[SOURCE DATA Boundary: Start]

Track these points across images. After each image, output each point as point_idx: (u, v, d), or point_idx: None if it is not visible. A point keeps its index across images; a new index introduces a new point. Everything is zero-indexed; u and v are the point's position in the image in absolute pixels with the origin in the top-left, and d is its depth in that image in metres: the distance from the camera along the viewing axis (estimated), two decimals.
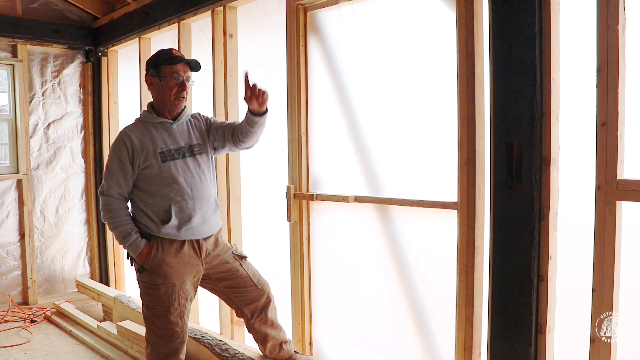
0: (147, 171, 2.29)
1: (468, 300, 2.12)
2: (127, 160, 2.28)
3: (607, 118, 1.69)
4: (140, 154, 2.28)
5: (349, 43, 2.62)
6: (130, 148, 2.28)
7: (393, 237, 2.49)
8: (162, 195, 2.28)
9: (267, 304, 2.54)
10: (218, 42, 3.25)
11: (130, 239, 2.26)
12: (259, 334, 2.57)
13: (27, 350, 3.47)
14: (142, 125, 2.35)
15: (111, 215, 2.28)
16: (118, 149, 2.29)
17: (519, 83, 1.86)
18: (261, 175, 3.26)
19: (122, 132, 2.34)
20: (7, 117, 4.44)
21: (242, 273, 2.47)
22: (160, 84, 2.31)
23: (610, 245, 1.71)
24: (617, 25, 1.65)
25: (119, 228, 2.27)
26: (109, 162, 2.31)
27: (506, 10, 1.89)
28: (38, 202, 4.54)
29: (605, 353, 1.73)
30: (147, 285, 2.30)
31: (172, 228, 2.27)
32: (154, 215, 2.29)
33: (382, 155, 2.51)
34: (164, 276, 2.27)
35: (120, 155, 2.28)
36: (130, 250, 2.27)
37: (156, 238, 2.28)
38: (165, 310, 2.27)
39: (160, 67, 2.31)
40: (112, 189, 2.29)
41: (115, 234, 2.30)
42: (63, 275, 4.71)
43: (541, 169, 1.85)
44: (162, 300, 2.27)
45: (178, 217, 2.28)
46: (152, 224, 2.29)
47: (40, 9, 4.47)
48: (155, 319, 2.30)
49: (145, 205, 2.30)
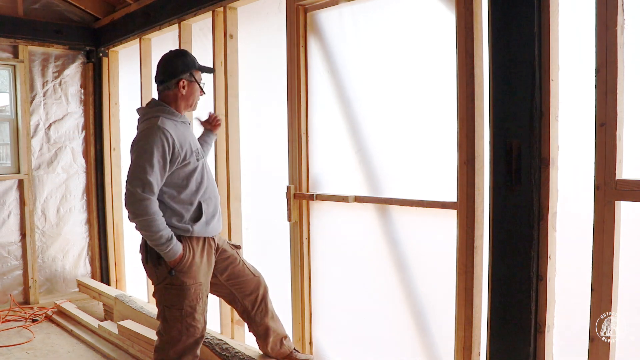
0: (185, 169, 2.26)
1: (467, 300, 2.13)
2: (168, 158, 2.19)
3: (606, 118, 1.70)
4: (181, 151, 2.23)
5: (349, 43, 2.63)
6: (172, 145, 2.19)
7: (393, 237, 2.49)
8: (194, 193, 2.29)
9: (266, 293, 2.58)
10: (218, 42, 3.26)
11: (171, 243, 2.18)
12: (260, 327, 2.58)
13: (28, 349, 3.48)
14: (171, 122, 2.27)
15: (149, 217, 2.14)
16: (160, 146, 2.16)
17: (519, 83, 1.87)
18: (261, 175, 3.26)
19: (157, 127, 2.19)
20: (9, 117, 4.45)
21: (239, 261, 2.52)
22: (191, 88, 2.34)
23: (609, 245, 1.71)
24: (615, 26, 1.66)
25: (160, 232, 2.16)
26: (147, 158, 2.14)
27: (505, 11, 1.89)
28: (39, 202, 4.56)
29: (604, 352, 1.73)
30: (177, 287, 2.25)
31: (201, 226, 2.30)
32: (186, 213, 2.27)
33: (382, 155, 2.52)
34: (194, 277, 2.27)
35: (162, 152, 2.16)
36: (169, 254, 2.19)
37: (186, 239, 2.28)
38: (192, 309, 2.29)
39: (192, 72, 2.34)
40: (155, 187, 2.16)
41: (153, 237, 2.17)
42: (64, 275, 4.72)
43: (540, 169, 1.85)
44: (190, 300, 2.27)
45: (206, 215, 2.32)
46: (182, 224, 2.26)
47: (42, 10, 4.48)
48: (181, 318, 2.28)
49: (176, 204, 2.26)
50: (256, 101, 3.22)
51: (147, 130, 2.21)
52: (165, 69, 2.32)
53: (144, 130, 2.22)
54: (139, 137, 2.23)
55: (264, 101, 3.16)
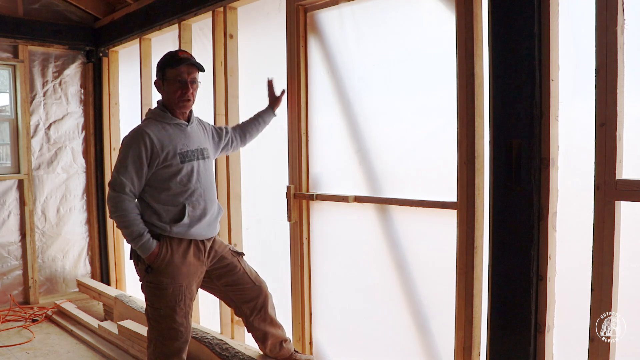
0: (165, 170, 2.28)
1: (467, 300, 2.13)
2: (145, 159, 2.25)
3: (606, 118, 1.70)
4: (160, 153, 2.26)
5: (349, 43, 2.63)
6: (150, 147, 2.25)
7: (393, 237, 2.49)
8: (177, 195, 2.30)
9: (266, 302, 2.55)
10: (218, 42, 3.26)
11: (142, 239, 2.23)
12: (258, 332, 2.57)
13: (28, 349, 3.48)
14: (158, 124, 2.32)
15: (121, 213, 2.23)
16: (136, 147, 2.24)
17: (519, 83, 1.87)
18: (261, 175, 3.26)
19: (139, 129, 2.30)
20: (9, 117, 4.45)
21: (239, 270, 2.49)
22: (163, 87, 2.35)
23: (609, 245, 1.71)
24: (615, 26, 1.66)
25: (130, 228, 2.23)
26: (124, 159, 2.25)
27: (505, 11, 1.90)
28: (39, 202, 4.56)
29: (604, 352, 1.73)
30: (154, 285, 2.29)
31: (183, 227, 2.30)
32: (166, 214, 2.29)
33: (382, 155, 2.52)
34: (172, 276, 2.28)
35: (138, 152, 2.24)
36: (141, 250, 2.25)
37: (165, 238, 2.29)
38: (172, 310, 2.28)
39: (165, 70, 2.34)
40: (126, 186, 2.24)
41: (125, 233, 2.26)
42: (64, 275, 4.72)
43: (540, 168, 1.85)
44: (168, 300, 2.28)
45: (190, 217, 2.32)
46: (162, 223, 2.29)
47: (42, 10, 4.48)
48: (160, 319, 2.29)
49: (157, 204, 2.30)
50: (256, 101, 3.22)
51: (130, 133, 2.32)
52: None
53: (129, 133, 2.33)
54: (123, 140, 2.35)
55: (264, 101, 3.16)
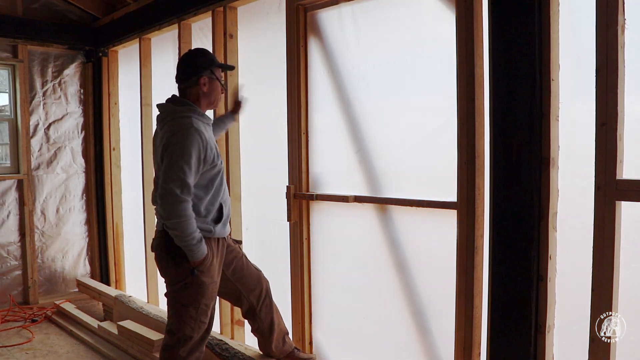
0: (211, 171, 2.26)
1: (468, 300, 2.13)
2: (201, 160, 2.18)
3: (607, 118, 1.70)
4: (210, 153, 2.22)
5: (349, 43, 2.63)
6: (204, 147, 2.18)
7: (393, 237, 2.49)
8: (216, 195, 2.31)
9: (269, 288, 2.61)
10: (218, 42, 3.26)
11: (201, 245, 2.20)
12: (265, 323, 2.59)
13: (27, 349, 3.48)
14: (200, 122, 2.25)
15: (184, 219, 2.13)
16: (196, 147, 2.14)
17: (519, 83, 1.87)
18: (261, 175, 3.26)
19: (193, 128, 2.17)
20: (8, 117, 4.44)
21: (242, 256, 2.55)
22: (212, 85, 2.33)
23: (609, 245, 1.71)
24: (616, 26, 1.66)
25: (193, 234, 2.16)
26: (186, 160, 2.12)
27: (506, 10, 1.89)
28: (39, 202, 4.55)
29: (605, 352, 1.73)
30: (196, 286, 2.26)
31: (220, 227, 2.34)
32: (209, 215, 2.29)
33: (382, 155, 2.52)
34: (212, 276, 2.31)
35: (197, 153, 2.15)
36: (196, 255, 2.20)
37: (207, 240, 2.28)
38: (207, 307, 2.32)
39: (214, 69, 2.33)
40: (191, 189, 2.15)
41: (185, 239, 2.15)
42: (64, 275, 4.71)
43: (541, 169, 1.85)
44: (207, 299, 2.30)
45: (225, 216, 2.36)
46: (206, 225, 2.27)
47: (41, 10, 4.48)
48: (196, 316, 2.29)
49: (201, 205, 2.26)
50: (256, 101, 3.22)
51: (184, 131, 2.16)
52: (187, 67, 2.31)
53: (180, 131, 2.17)
54: (176, 138, 2.16)
55: (264, 101, 3.16)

[SOURCE DATA Boundary: End]

PROBLEM REQUIREMENTS:
Give back, word for word, only the lines above from the line holding "16: (118, 149, 2.29)" to the line holding "48: (155, 319, 2.30)", both included.

REPLY:
16: (118, 149, 2.29)
17: (519, 83, 1.86)
18: (261, 175, 3.26)
19: (122, 132, 2.34)
20: (7, 117, 4.44)
21: (242, 273, 2.47)
22: (160, 84, 2.31)
23: (610, 245, 1.71)
24: (617, 25, 1.65)
25: (119, 228, 2.27)
26: (109, 162, 2.31)
27: (506, 10, 1.89)
28: (38, 202, 4.54)
29: (605, 353, 1.73)
30: (147, 285, 2.30)
31: (172, 228, 2.27)
32: (154, 215, 2.29)
33: (382, 155, 2.51)
34: (164, 276, 2.27)
35: (120, 155, 2.28)
36: (130, 250, 2.27)
37: (156, 238, 2.28)
38: (165, 310, 2.27)
39: (160, 67, 2.31)
40: (112, 189, 2.29)
41: (115, 234, 2.30)
42: (63, 275, 4.71)
43: (541, 169, 1.85)
44: (162, 300, 2.27)
45: (178, 217, 2.28)
46: (152, 224, 2.29)
47: (40, 9, 4.47)
48: (155, 319, 2.30)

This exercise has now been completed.